En finir pour de bon avec la politique agricole commune

18 Avril 2019 Economie politique

La politique agricole commune (PAC) joue aujourd'hui contre l'Europe, particulièrement contre celle proposée par le président Macron. Elle empêche aussi toute politique européenne de protection du patrimoine.

La PAC, à son origine, était motivée par l'idée d'autosuffisance alimentaire de l'Europe. Le grand homme de la PAC fut Sicco Mansholt : fermier néerlandais, engagé chez les travaillistes, il fut un grand héros de la Résistance hollandaise contre les nazis. Il fut très marqué par la famine que ces derniers imposèrent à son pays pendant « l'hiver de la faim » 1944-1945, qui tua 20.000 personnes et traumatisa toute la population des Pays-Bas. Marqué par cet épisode, Mansholt fut ministre de l'Agriculture des Pays-Bas de 1945 à 1958, puis commissaire européen en charge de l'Agriculture de 1958 à 1972. Il fut le principal instigateur et fondateur de la PAC.
Mais aujourd'hui la PAC a achevé sa mission historique - éviter la faim en Europe. Elle n'a plus de raison d'être, les marchés assurent sans problème une alimentation de qualité pour l'Europe. La PAC n'est plus aujourd'hui qu'un instrument à distribuer des subventions aux agriculteurs, notamment aux plus gros. Or le budget européen devrait financer des biens publics européens d'avenir (climat, recherche, contrôle des frontières, espace, culture…) et non financer un secteur particulier. Il n'y a plus de raison de considérer l'agriculture comme politique européenne, pourtant elle absorbe un tiers du budget européen (1 % du PIB des Vingt-Sept).

Politique agricole française

Tant que la France s'accroche au maintien de la PAC, elle n'a pas de crédibilité à demander une réforme du budget de l'Union européenne.

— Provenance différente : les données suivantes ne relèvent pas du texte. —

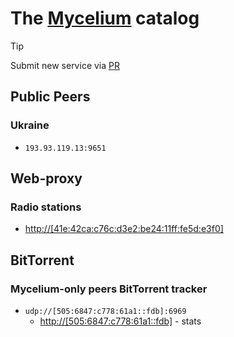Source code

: # The [Mycelium](https://github.com/threefoldtech/mycelium) catalog

> [!TIP]
> Submit new service via [PR](https://github.com/YGGverse/mycelium-catalog/pulls)

## Public Peers

### Ukraine

* `193.93.119.13:9651`

## Web-proxy

### Radio stations

* [http://[41e:42ca:c76c:d3e2:be24:11ff:fe5d:e3f0]](http://[41e:42ca:c76c:d3e2:be24:11ff:fe5d:e3f0])

## BitTorrent

### Mycelium-only peers BitTorrent tracker

* `udp://[505:6847:c778:61a1::fdb]:6969`
  * [http://[505:6847:c778:61a1::fdb]](http://[505:6847:c778:61a1::fdb]) - stats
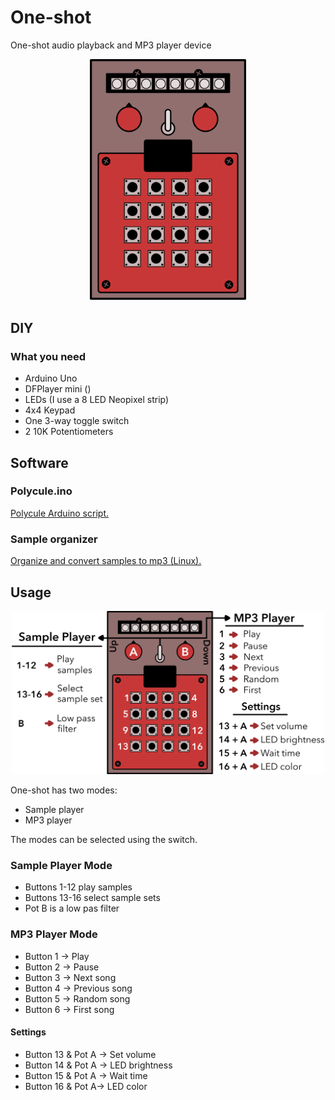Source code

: # One-shot
One-shot audio playback and MP3 player device

<p align="center"><img src="assets/img/polycule-one-shot-front.png" width="250"></p>

## DIY

### What you need
- Arduino Uno
- DFPlayer mini ()
- LEDs (I use a 8 LED Neopixel strip)
- 4x4 Keypad
- One 3-way toggle switch
- 2 10K Potentiometers

## Software

### Polycule.ino
[Polycule Arduino script.](https://github.com/kbsezginel/polycule/blob/master/scripts/polycule.ino)

### Sample organizer
[Organize and convert samples to mp3 (Linux).](https://github.com/kbsezginel/polycule/tree/master/scripts/organize_samples)

## Usage

<p align="center"><img src="assets/img/polycule-one-shot-cheatsheet.png" width="500"></p>

One-shot has two modes:
- Sample player
- MP3 player

The modes can be selected using the switch.

### Sample Player Mode

- Buttons 1-12 play samples
- Buttons 13-16 select sample sets
- Pot B is a low pas filter

### MP3 Player Mode

- Button 1 -> Play
- Button 2 -> Pause
- Button 3 -> Next song
- Button 4 -> Previous song
- Button 5 -> Random song
- Button 6 -> First song

#### Settings

- Button 13 & Pot A -> Set volume
- Button 14 & Pot A -> LED brightness
- Button 15 & Pot A -> Wait time
- Button 16 & Pot A-> LED color
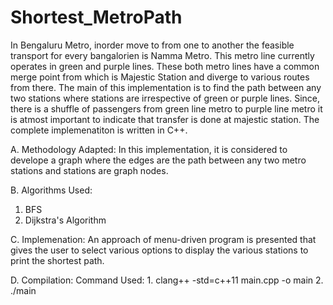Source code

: # Shortest_MetroPath
In Bengaluru Metro, inorder move to from one to another the feasible transport for every bangalorien is Namma Metro. This metro line currently operates in green and purple lines. These both metro lines have a common merge point from which is Majestic Station and diverge to various routes from there. 
The main of this implementation is to find the path between any two stations where stations are irrespective of green or purple lines. 
Since, there is a shuffle of passengers from green line metro to purple line metro it is atmost important to indicate that transfer is done at majestic station.
The complete implemenatiton is written in C++. 

A. Methodology Adapted: 
  In this implementation, it is considered to develope a graph where the edges are the path between any two metro stations and stations are graph nodes. 

B. Algorithms Used: 
1. BFS 
2. Dijkstra's Algorithm

C. Implemenation:
  An approach of menu-driven program is presented that gives the user to select various options to display the various stations to print the shortest path.

D. Compilation: 
Command Used: 1. clang++ -std=c++11 main.cpp -o main
              2. ./main
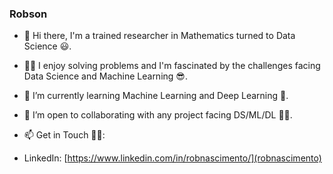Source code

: ### Robson 

- 👋 Hi there, I'm a trained researcher in Mathematics turned to Data Science 😃. 

- ✍🏽 I enjoy solving problems and I'm fascinated by the challenges facing Data Science and Machine Learning 😎.

- 🌱 I’m currently learning Machine Learning and Deep Learning 🧐.

- 👯 I’m open to collaborating with any project facing DS/ML/DL 💪🏼.

- 📫 Get in Touch 🙏🏼: 

- LinkedIn: [https://www.linkedin.com/in/robnascimento/](robnascimento)

<!--
**robnascimento/robnascimento** is a ✨ _special_ ✨ repository because its `README.md` (this file) appears on your GitHub profile.

Here are some ideas to get you started:

- 🔭 I’m currently working on ...
- 🌱 I’m currently learning ...
- 👯 I’m looking to collaborate on ...
- 🤔 I’m looking for help with ...
- 💬 Ask me about ...
- 📫 How to reach me: ...
- 😄 Pronouns: ...
- ⚡ Fun fact: ...
-->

L'Allemagne et l'Europe du Nord ne sont pas prêtes à soutenir les idées du président Macron sur un budget européen plus large, tant que la France n'acceptera pas de réformer la PAC, budget éminemment inefficace et peu européen.

Une solution existe : transférer la responsabilité de la politique agricole aux Etats (renationalisation de la PAC), voire aux régions. Si la France le veut pour elle, le tout se ferait à budget agricole constant, les aides seraient distribuées directement aux agriculteurs de manière égale (environ 1.500 euros par mois par agriculteur à plein temps, en France). Si la France, qui tient tant à la PAC, souhaite aider ses agriculteurs, ce doit être avec de l'argent voté par le Parlement français.

Les vaches ou Notre-Dame ?

Avec  l'incendie de Notre-Dame, nous avons tous ressenti que cette perte affecte non pas seulement Paris, mais toute l'Europe (et au-delà). Si Venise coulait et si Pompéi se dégradait, nous en serions tous tristes, notre culture et notre identité amputées. C'est la marque d'un bien public européen. Le patrimoine européen le plus précieux (Venise, Versailles, la Sagrada Família, Pompéi, Bruges, le Parthénon…) est un bien public européen. A ce titre, il devrait être financé par l'Europe, avec des normes européennes de sécurité et d'entretien élevées (qui auraient peut-être évité l'incendie de Notre-Dame). Comment financer cela ? En prenant sur le budget de la PAC, car le budget européen ne peut être agrandi sans unanimité (qui n'existe pas ici).

Il est temps que l'Europe et la France soient cohérentes dans leurs choix politiques. Vaut-il mieux que l'Europe finance des vaches (et donc subventionne le réchauffement climatique avec la production de méthane par les vaches), ou bien son patrimoine historique et la recherche. De facto, aujourd'hui la France de 2019 vote pour les vaches.